Please return the lines below verbatim, beginning at the one that has "https://www.patreon.com/joshlayne" and stopping after the one that has "SEPTEMBER 28, 2000", and add no other lines.

************

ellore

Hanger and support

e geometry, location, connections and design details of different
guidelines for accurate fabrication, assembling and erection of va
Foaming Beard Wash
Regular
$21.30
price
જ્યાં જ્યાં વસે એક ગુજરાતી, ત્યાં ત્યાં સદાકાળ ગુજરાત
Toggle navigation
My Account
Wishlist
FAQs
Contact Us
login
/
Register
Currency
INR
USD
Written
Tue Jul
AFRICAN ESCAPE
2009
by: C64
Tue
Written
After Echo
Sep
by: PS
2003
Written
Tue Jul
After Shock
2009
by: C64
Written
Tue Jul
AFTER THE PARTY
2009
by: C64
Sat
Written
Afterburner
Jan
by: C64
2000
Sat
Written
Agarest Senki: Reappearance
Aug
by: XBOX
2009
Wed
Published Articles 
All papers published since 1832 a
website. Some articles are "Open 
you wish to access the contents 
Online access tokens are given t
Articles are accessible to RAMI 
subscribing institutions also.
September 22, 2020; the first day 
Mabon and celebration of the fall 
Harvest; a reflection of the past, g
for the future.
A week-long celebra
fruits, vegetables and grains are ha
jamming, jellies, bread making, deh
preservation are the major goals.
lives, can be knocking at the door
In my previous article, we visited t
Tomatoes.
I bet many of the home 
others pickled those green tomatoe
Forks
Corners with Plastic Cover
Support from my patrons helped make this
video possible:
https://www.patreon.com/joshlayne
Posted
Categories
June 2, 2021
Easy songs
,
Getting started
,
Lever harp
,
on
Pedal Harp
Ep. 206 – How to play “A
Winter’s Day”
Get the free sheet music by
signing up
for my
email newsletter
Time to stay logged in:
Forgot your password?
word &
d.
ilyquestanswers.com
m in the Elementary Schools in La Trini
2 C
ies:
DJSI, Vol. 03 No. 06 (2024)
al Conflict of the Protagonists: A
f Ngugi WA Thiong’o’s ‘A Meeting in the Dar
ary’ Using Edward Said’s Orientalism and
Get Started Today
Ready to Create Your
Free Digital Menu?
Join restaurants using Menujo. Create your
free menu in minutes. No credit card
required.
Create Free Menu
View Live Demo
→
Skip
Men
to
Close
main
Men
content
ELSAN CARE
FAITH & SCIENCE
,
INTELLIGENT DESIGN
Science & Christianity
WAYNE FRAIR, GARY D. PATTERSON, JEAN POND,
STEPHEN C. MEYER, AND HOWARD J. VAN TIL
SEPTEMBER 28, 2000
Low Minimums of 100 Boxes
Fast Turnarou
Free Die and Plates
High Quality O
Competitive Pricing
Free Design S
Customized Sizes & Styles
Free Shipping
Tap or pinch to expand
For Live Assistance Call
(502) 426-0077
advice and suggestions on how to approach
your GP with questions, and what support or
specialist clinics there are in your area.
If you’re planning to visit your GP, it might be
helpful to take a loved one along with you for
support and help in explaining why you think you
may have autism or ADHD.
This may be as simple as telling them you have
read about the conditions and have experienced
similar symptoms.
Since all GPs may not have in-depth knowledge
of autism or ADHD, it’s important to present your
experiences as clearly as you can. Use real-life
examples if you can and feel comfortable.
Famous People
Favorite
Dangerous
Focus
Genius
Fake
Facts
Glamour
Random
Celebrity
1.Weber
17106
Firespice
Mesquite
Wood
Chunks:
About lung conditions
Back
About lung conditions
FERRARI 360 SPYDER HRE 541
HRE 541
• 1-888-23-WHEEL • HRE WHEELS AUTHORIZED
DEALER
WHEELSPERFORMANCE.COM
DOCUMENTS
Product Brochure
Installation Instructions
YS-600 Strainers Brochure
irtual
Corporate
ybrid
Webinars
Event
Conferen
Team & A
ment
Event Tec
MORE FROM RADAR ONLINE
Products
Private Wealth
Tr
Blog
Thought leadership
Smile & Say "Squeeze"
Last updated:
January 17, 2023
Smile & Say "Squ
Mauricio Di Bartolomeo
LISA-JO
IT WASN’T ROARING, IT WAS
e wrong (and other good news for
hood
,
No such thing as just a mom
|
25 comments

************

▶ **RESPONSE BELOW**
https://www.patreon.com/joshlayne
Posted
Categories
June 2, 2021
Easy songs
,
Getting started
,
Lever harp
,
on
Pedal Harp
Ep. 206 – How to play “A
Winter’s Day”
Get the free sheet music by
signing up
for my
email newsletter
Time to stay logged in:
Forgot your password?
word &
d.
ilyquestanswers.com
m in the Elementary Schools in La Trini
2 C
ies:
DJSI, Vol. 03 No. 06 (2024)
al Conflict of the Protagonists: A
f Ngugi WA Thiong’o’s ‘A Meeting in the Dar
ary’ Using Edward Said’s Orientalism and
Get Started Today
Ready to Create Your
Free Digital Menu?
Join restaurants using Menujo. Create your
free menu in minutes. No credit card
required.
Create Free Menu
View Live Demo
→
Skip
Men
to
Close
main
Men
content
ELSAN CARE
FAITH & SCIENCE
,
INTELLIGENT DESIGN
Science & Christianity
WAYNE FRAIR, GARY D. PATTERSON, JEAN POND,
STEPHEN C. MEYER, AND HOWARD J. VAN TIL
SEPTEMBER 28, 2000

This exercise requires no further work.